INFORMATION PROVIDED >>
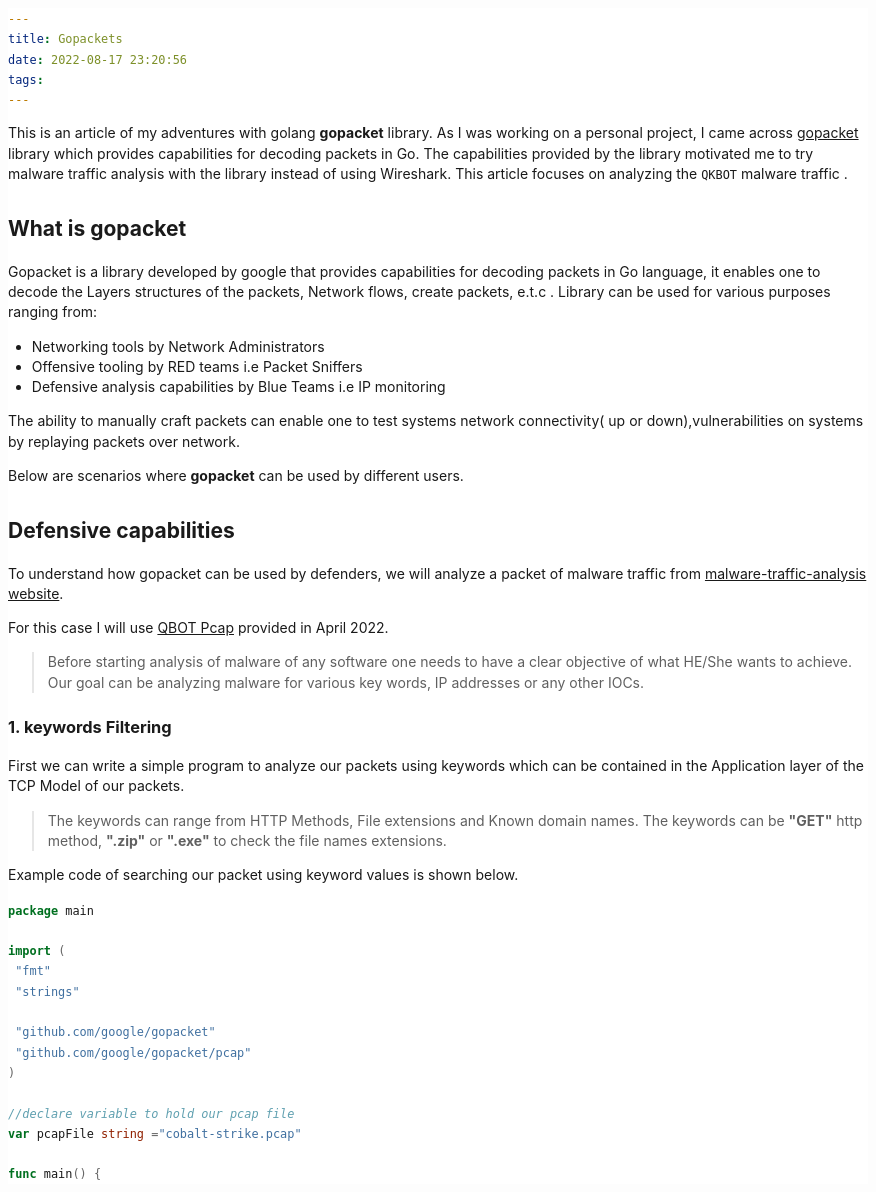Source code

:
 ```yaml
---
title: Gopackets
date: 2022-08-17 23:20:56
tags:
---
```


This is an article of my adventures with golang **gopacket** library. As I was working on a personal project, I came across [gopacket](https://github.com/google/gopacket) library which provides capabilities for decoding packets in Go.   The capabilities provided by the library motivated me to try malware traffic analysis with the library instead of using Wireshark. This article focuses on analyzing the `QKBOT` malware traffic .

## What is gopacket

Gopacket is a library developed by google that provides capabilities for decoding packets in Go language, it enables one to decode the Layers structures of the packets, Network flows, create packets, e.t.c . Library can be used for various purposes ranging from:

- Networking tools by Network Administrators
- Offensive tooling by RED teams i.e Packet Sniffers
- Defensive analysis capabilities by Blue Teams i.e IP monitoring

The ability to manually craft packets can enable one to test systems network connectivity( up or down),vulnerabilities on systems by replaying packets over network.

Below are scenarios where **gopacket** can be used by different users.

## Defensive capabilities

To understand how gopacket can be used by defenders, we will analyze a packet of malware traffic from [malware-traffic-analysis website](https://www.malware-traffic-analysis.net/2022/04/14/index.html).

For this case I will use [QBOT Pcap](https://www.malware-traffic-analysis.net/2022/04/14/index.html) provided in April 2022.

> Before starting analysis of malware of any software one needs to have a clear objective of what HE/She wants to achieve. Our goal can be analyzing malware for various key words, IP addresses or any other IOCs.

### 1. keywords Filtering

First we can write a simple program to analyze our packets using keywords which can be contained in the Application layer of the TCP Model of our packets.

> The keywords can range from HTTP Methods, File extensions and Known domain names. The keywords can be **"GET"** http method, **".zip"** or **".exe"** to check the file names extensions.

Example code of searching our packet using keyword values is shown below.

```go
package main

import (
 "fmt"
 "strings"

 "github.com/google/gopacket"
 "github.com/google/gopacket/pcap"
)

//declare variable to hold our pcap file
var pcapFile string ="cobalt-strike.pcap"

func main() {
```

EXERCISE PROMPT >> While leaving pictures out, reproduce exactly the lines from the beginning of the listing above through the line containing "## Defensive capabilities", both ends included.

ANSWER SPACE >>
Source code

:
 ```yaml
---
title: Gopackets
date: 2022-08-17 23:20:56
tags:
---
```


This is an article of my adventures with golang **gopacket** library. As I was working on a personal project, I came across [gopacket](https://github.com/google/gopacket) library which provides capabilities for decoding packets in Go.   The capabilities provided by the library motivated me to try malware traffic analysis with the library instead of using Wireshark. This article focuses on analyzing the `QKBOT` malware traffic .

## What is gopacket

Gopacket is a library developed by google that provides capabilities for decoding packets in Go language, it enables one to decode the Layers structures of the packets, Network flows, create packets, e.t.c . Library can be used for various purposes ranging from:

- Networking tools by Network Administrators
- Offensive tooling by RED teams i.e Packet Sniffers
- Defensive analysis capabilities by Blue Teams i.e IP monitoring

The ability to manually craft packets can enable one to test systems network connectivity( up or down),vulnerabilities on systems by replaying packets over network.

Below are scenarios where **gopacket** can be used by different users.

## Defensive capabilities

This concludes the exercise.